This repository provides tools for substrait
Create and activate your conda environment with python3.9:
conda create -y -n substrait_tools -c conda-forge python=3.9 openjdk
conda activate substrait_tools
pip install substrait-tools
prepare_tpch_data
Parquet data written to /Users/richardtia/substrait-tools/tpch_data
Example usage with SQL:
produce_substrait --producer IsthmusProducer --schema ./schema.sql --query "select * from lineitem" --validate --validator_overrides 1002
Validating plan: True
Validator override levels: [1002]
substrait plan written to: Isthmus_substrait.json
Example usage with Ibis:
produce_substrait --producer IbisProducer --schema ./tables.py --query_type ibis --ibis_expr expr=./expr.py --validate --validator_overrides 1002 2001 1
Validating plan: True
Validator override levels: [1002, 2001, 1]
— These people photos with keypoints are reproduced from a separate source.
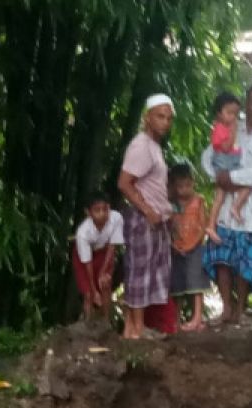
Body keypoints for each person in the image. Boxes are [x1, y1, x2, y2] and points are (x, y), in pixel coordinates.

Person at [202, 83, 252, 327]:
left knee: (245, 263)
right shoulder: (230, 126)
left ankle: (241, 310)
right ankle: (226, 309)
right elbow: (208, 157)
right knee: (222, 259)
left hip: (251, 209)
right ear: (246, 102)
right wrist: (217, 177)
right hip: (225, 205)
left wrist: (232, 179)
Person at [117, 94, 175, 340]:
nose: (165, 122)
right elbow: (124, 183)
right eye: (160, 116)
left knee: (147, 271)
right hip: (144, 219)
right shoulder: (141, 146)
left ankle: (132, 328)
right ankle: (136, 330)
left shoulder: (153, 145)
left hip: (154, 219)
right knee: (139, 273)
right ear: (147, 117)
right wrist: (149, 211)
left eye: (169, 118)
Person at [204, 92, 252, 243]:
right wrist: (233, 132)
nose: (233, 117)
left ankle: (212, 225)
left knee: (220, 197)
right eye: (229, 113)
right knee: (248, 183)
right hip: (225, 166)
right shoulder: (219, 128)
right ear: (219, 113)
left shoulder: (225, 127)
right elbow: (225, 147)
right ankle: (235, 208)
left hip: (230, 164)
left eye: (236, 114)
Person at [168, 165, 209, 332]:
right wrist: (173, 245)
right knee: (176, 284)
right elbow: (169, 228)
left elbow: (203, 225)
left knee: (196, 283)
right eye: (179, 186)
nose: (184, 190)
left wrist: (194, 244)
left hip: (195, 248)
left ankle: (197, 318)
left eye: (187, 185)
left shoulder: (198, 201)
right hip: (177, 249)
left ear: (193, 183)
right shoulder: (171, 205)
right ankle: (175, 320)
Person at [72, 192, 123, 321]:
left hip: (104, 253)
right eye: (97, 210)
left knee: (105, 285)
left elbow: (112, 247)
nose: (102, 214)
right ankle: (88, 323)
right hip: (83, 258)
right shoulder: (83, 233)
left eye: (105, 209)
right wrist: (94, 290)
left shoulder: (116, 219)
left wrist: (103, 272)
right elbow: (87, 262)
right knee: (88, 294)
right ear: (88, 213)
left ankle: (105, 323)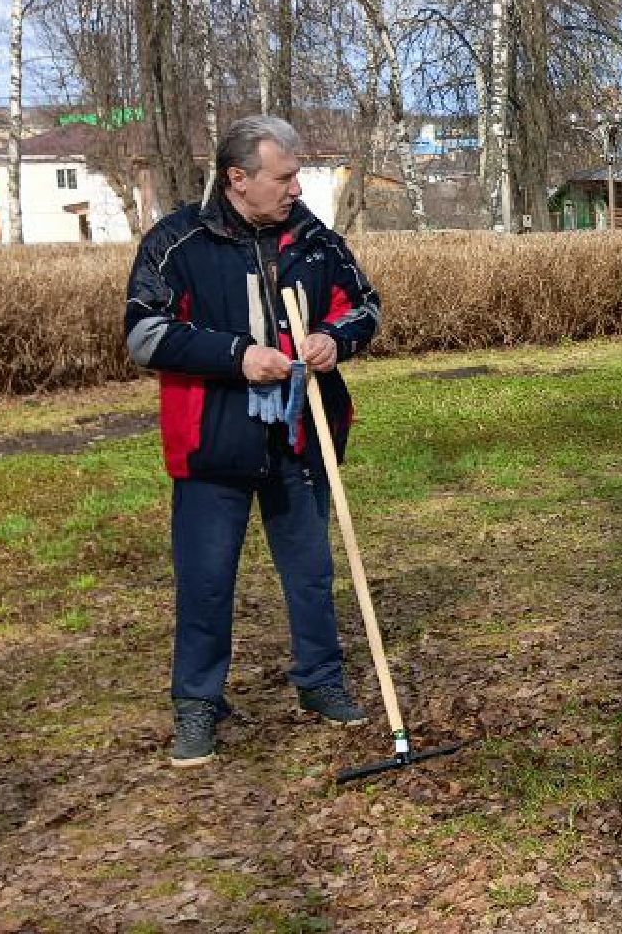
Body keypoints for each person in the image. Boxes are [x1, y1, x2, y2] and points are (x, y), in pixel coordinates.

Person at [123, 115, 385, 768]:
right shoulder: (176, 242)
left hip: (300, 434)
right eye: (285, 177)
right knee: (206, 581)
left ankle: (321, 683)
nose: (297, 190)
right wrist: (237, 356)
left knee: (311, 573)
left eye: (297, 176)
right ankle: (197, 707)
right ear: (238, 180)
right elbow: (144, 335)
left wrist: (335, 337)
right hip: (213, 441)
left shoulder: (312, 239)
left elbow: (365, 305)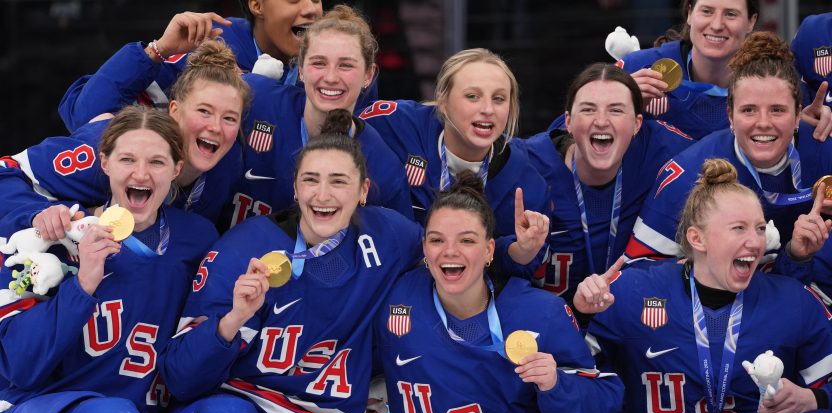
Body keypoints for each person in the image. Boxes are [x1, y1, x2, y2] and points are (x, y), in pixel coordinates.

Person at [158, 109, 424, 413]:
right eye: (311, 179)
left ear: (363, 191)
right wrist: (233, 319)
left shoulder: (390, 237)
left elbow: (451, 267)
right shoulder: (244, 248)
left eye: (339, 181)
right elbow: (180, 378)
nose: (322, 195)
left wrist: (391, 374)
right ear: (295, 188)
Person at [0, 106, 219, 413]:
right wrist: (83, 283)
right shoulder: (56, 231)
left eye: (157, 162)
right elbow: (19, 365)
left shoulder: (199, 241)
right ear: (104, 162)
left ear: (177, 169)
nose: (141, 174)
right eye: (127, 160)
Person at [375, 170, 623, 413]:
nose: (450, 251)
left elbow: (604, 409)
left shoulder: (541, 313)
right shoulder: (396, 298)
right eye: (437, 240)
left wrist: (556, 384)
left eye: (467, 240)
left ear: (490, 250)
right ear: (424, 248)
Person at [576, 158, 832, 413]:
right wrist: (582, 314)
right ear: (697, 238)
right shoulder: (633, 290)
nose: (755, 242)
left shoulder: (793, 299)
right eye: (739, 228)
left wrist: (815, 397)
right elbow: (573, 374)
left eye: (760, 229)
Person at [626, 32, 832, 273]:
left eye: (777, 110)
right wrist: (703, 275)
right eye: (749, 110)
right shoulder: (690, 173)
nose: (763, 122)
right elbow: (639, 270)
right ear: (730, 116)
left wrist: (797, 257)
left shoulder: (823, 152)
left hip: (796, 299)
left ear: (798, 115)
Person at [0, 39, 250, 230]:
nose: (216, 127)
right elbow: (7, 171)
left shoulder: (228, 169)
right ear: (174, 110)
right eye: (204, 111)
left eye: (229, 118)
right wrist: (43, 214)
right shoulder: (116, 144)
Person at [359, 48, 550, 275]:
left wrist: (521, 252)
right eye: (472, 96)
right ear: (443, 100)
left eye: (499, 99)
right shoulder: (395, 124)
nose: (488, 109)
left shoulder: (527, 184)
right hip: (389, 277)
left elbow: (515, 273)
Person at [515, 63, 694, 303]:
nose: (601, 121)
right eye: (588, 109)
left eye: (616, 110)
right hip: (546, 328)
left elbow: (728, 154)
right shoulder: (526, 164)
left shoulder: (662, 151)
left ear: (637, 124)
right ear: (567, 121)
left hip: (629, 322)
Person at [230, 5, 412, 228]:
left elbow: (400, 247)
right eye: (319, 63)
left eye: (345, 65)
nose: (331, 77)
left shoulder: (383, 168)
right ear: (301, 69)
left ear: (368, 75)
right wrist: (172, 47)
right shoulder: (253, 99)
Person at [58, 3, 323, 132]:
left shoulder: (336, 67)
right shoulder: (209, 45)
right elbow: (86, 117)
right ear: (257, 5)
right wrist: (158, 50)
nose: (311, 8)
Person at [616, 0, 758, 139]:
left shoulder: (768, 88)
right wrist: (619, 106)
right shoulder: (634, 68)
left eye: (731, 14)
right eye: (707, 11)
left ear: (751, 21)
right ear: (690, 13)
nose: (716, 25)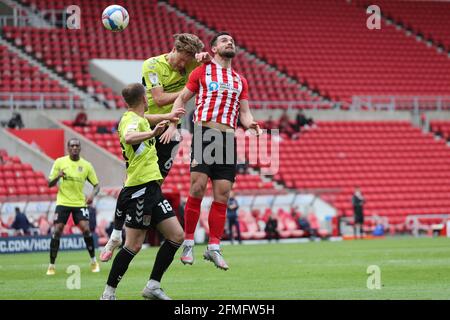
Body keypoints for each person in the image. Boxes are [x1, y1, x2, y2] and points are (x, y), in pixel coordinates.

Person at [100, 34, 210, 262]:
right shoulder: (152, 65)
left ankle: (140, 225)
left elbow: (211, 72)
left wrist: (206, 61)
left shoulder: (192, 64)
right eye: (182, 59)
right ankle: (116, 233)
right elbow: (159, 99)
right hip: (147, 123)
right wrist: (190, 90)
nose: (184, 65)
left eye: (189, 60)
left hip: (170, 129)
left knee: (155, 182)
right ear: (175, 49)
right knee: (133, 180)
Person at [174, 32, 261, 270]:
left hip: (227, 138)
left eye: (232, 40)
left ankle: (214, 247)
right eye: (224, 40)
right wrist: (173, 123)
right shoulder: (203, 70)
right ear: (213, 49)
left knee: (222, 194)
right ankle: (189, 242)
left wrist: (250, 123)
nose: (229, 42)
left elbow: (244, 111)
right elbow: (182, 98)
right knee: (198, 187)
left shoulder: (239, 80)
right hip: (205, 133)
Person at [100, 83, 184, 300]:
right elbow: (129, 136)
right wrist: (153, 133)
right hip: (139, 189)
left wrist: (169, 115)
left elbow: (149, 120)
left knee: (176, 236)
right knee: (134, 245)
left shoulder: (140, 118)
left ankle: (153, 286)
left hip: (151, 188)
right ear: (145, 99)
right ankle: (108, 293)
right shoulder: (131, 121)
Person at [46, 138, 100, 275]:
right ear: (68, 148)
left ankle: (93, 261)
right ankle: (51, 265)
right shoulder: (60, 162)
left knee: (86, 229)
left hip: (79, 203)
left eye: (77, 146)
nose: (74, 148)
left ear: (80, 148)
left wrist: (92, 195)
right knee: (57, 230)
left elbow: (97, 185)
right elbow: (49, 183)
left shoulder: (86, 165)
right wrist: (58, 176)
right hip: (63, 202)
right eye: (72, 146)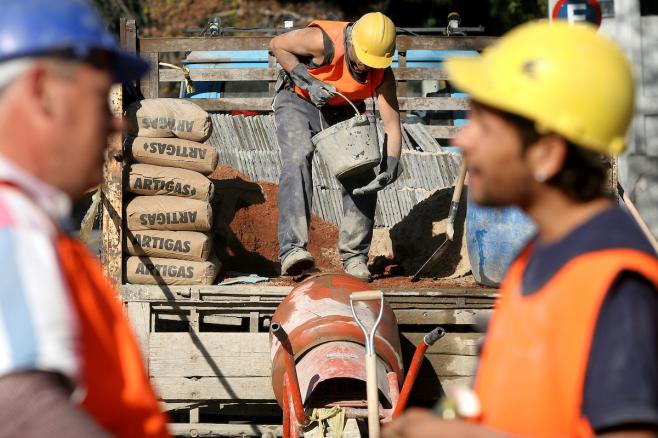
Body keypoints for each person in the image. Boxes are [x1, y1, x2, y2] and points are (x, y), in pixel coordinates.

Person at [384, 21, 658, 437]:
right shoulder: (537, 259)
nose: (463, 140)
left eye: (486, 127)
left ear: (546, 154)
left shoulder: (613, 280)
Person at [0, 0, 170, 436]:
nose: (117, 123)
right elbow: (18, 408)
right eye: (99, 99)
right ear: (42, 93)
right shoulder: (11, 222)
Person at [269, 12, 402, 281]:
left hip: (343, 109)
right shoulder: (322, 40)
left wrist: (391, 164)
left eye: (373, 63)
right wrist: (308, 80)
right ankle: (292, 251)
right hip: (299, 100)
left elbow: (392, 125)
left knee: (363, 172)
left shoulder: (382, 74)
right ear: (353, 43)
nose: (367, 67)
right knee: (297, 157)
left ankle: (355, 257)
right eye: (363, 60)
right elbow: (277, 44)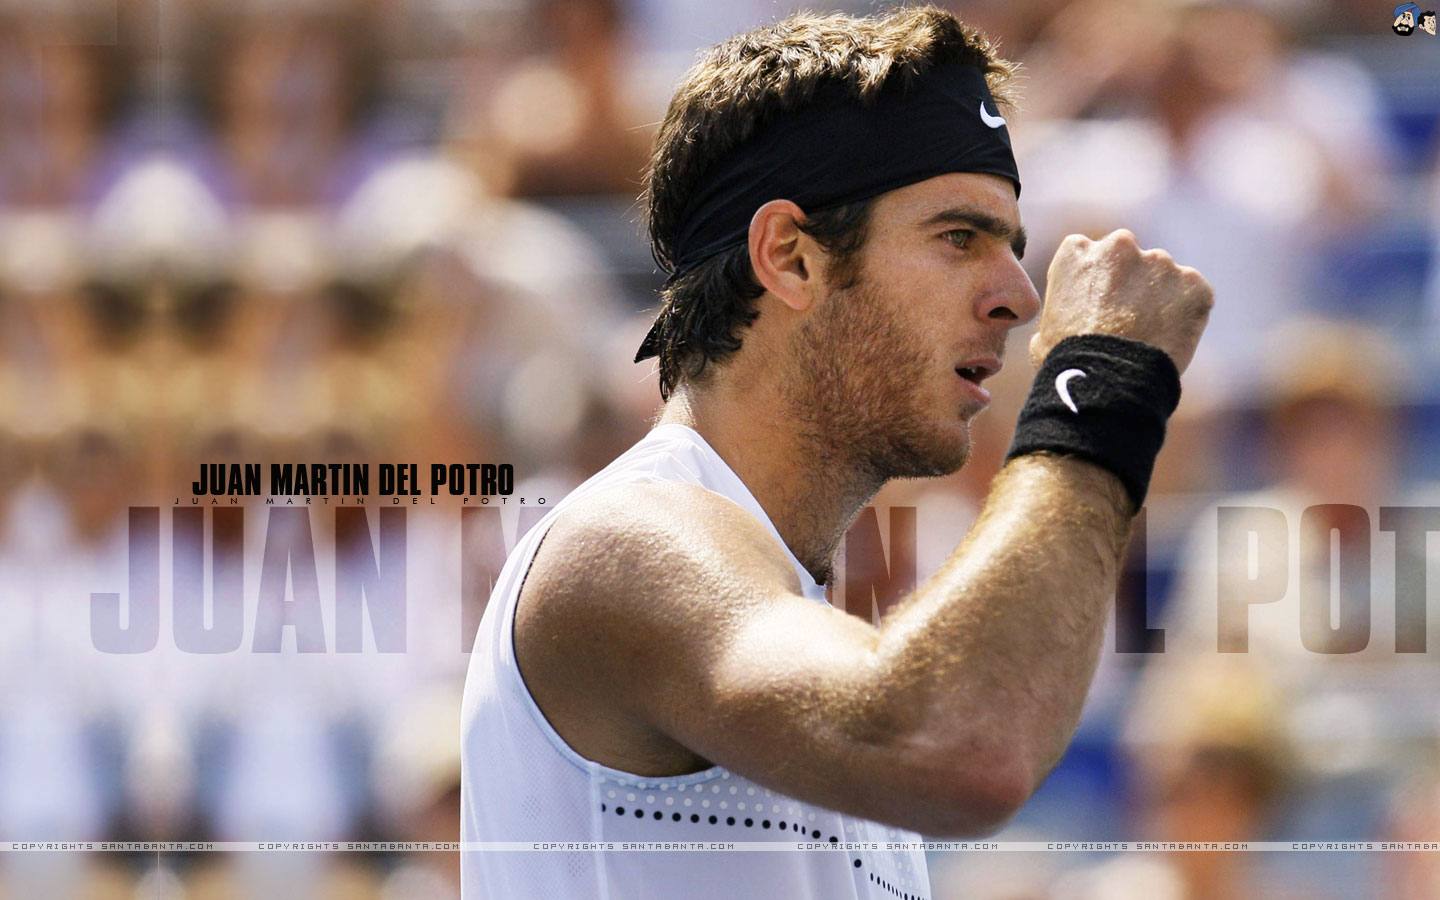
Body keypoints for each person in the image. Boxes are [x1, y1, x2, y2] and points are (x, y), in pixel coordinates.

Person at [460, 7, 1212, 899]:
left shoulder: (804, 617)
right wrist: (1098, 388)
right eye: (959, 238)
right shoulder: (624, 542)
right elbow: (965, 745)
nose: (1019, 294)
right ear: (790, 258)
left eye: (1012, 247)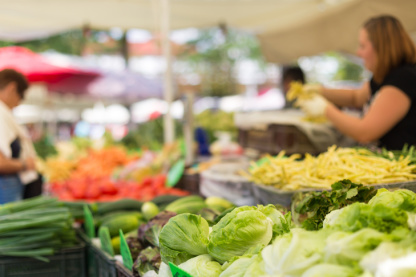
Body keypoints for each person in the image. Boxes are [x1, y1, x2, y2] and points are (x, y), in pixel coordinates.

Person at [297, 15, 416, 150]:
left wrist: (325, 110)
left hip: (398, 165)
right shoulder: (384, 76)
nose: (358, 53)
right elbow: (356, 97)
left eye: (362, 46)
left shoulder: (403, 79)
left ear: (381, 47)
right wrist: (319, 90)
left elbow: (364, 132)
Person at [0, 69, 38, 204]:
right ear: (12, 88)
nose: (19, 103)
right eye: (21, 96)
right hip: (5, 190)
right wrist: (25, 164)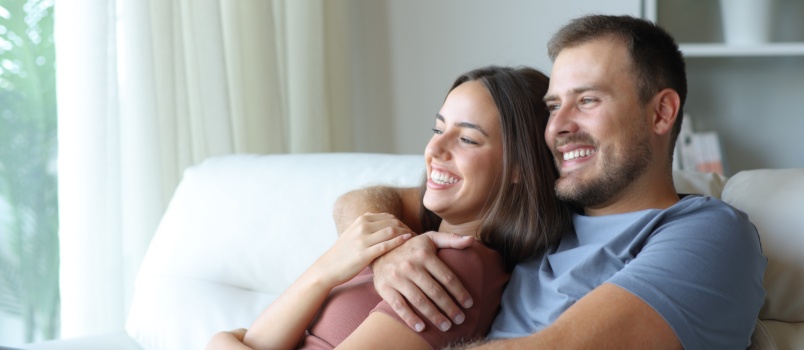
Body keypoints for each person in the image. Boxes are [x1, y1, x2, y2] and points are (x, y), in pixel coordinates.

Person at [334, 15, 766, 349]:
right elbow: (366, 200)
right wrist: (388, 256)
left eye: (587, 100)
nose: (557, 126)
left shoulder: (707, 233)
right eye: (554, 105)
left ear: (661, 113)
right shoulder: (542, 207)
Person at [205, 66, 571, 349]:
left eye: (466, 139)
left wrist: (222, 341)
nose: (435, 150)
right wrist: (329, 269)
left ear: (519, 169)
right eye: (438, 129)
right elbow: (259, 341)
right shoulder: (415, 245)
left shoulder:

substrait plan written to: Ibis_substrait.json
Arguments:
--producer: Which substrait producer to generate the plan with.
--schema: SQL Schema. Each create table command should be on its own line.
--query: SQL query.
--ibis_expr: Ibis expression. Argument should passed as a key value pair with the ibis expression function name and the python file with the function definition (--ibis_expr test_expr=./expression.py
)
--validate: Default is false. If set, the plan will run against the substrait validator.
--validator_overrides: Bypass error codes found by the substrait validator. One or more integers separates by spaces.
Sample schemas:
SQL: schema.sql
CREATE TABLE lineitem(l_orderkey INTEGER NOT NULL, l_partkey INTEGER NOT NULL, l_suppkey INTEGER NOT NULL, l_linenumber INTEGER NOT NULL, l_quantity INTEGER NOT NULL, l_extendedprice DECIMAL(15,2) NOT NULL, l_discount DECIMAL(15,2) NOT NULL, l_tax DECIMAL(15,2) NOT NULL, l_returnflag VARCHAR NOT NULL, l_linestatus VARCHAR NOT NULL, l_shipdate DATE NOT NULL, l_commitdate DATE NOT NULL, l_receiptdate DATE NOT NULL, l_shipinstruct VARCHAR NOT NULL, l_shipmode VARCHAR NOT NULL, l_comment VARCHAR NOT NULL);
**Note: Each CREATE TABLE
command should be on its own line.
Ibis: ibis_schema.py
lineitem = ibis.table(
[
("l_orderkey", dt.int64),
("l_partkey", dt.int64),
("l_suppkey", dt.int64),
("l_linenumber", dt.int64),
("l_quantity", dt.Decimal(15, 2)),
("l_extendedprice", dt.Decimal(15, 2)),
("l_discount", dt.Decimal(15, 2)),
("l_tax", dt.Decimal(15, 2)),
("l_returnflag", dt.string),
("l_linestatus", dt.string),
("l_shipdate", dt.date),
("l_commitdate", dt.date),
("l_receiptdate", dt.date),
("l_shipinstruct", dt.string),
("l_shipmode", dt.string),
("l_comment", dt.string),
],
name="lineitem",
)
--schema ./ibis_schema.py
Sample ibis expression file:
expression.py
def expr(lineitem):
new_col = lineitem.l_tax.acos().name("ACOS_TAX")
return lineitem[new_col]
--query_type ibis --ibis_expr expr=./expression.py
**Note: The key name (expr
) should be the same as the function.
Example usage
consume_substrait --consumer DuckDBConsumer --substrait_plan ./Isthmus_substrait.json --table_file_pair lineitem=./lineitem.parquet region=./region.parquet
Arguments:
--consumer: Which substrait consumer to consume the plan with.
--substrait_plan: Json formatted substrait plan.
--table_file_pair: One or more table name and file pairings. Table name and file should be separated by an equal (=) sign.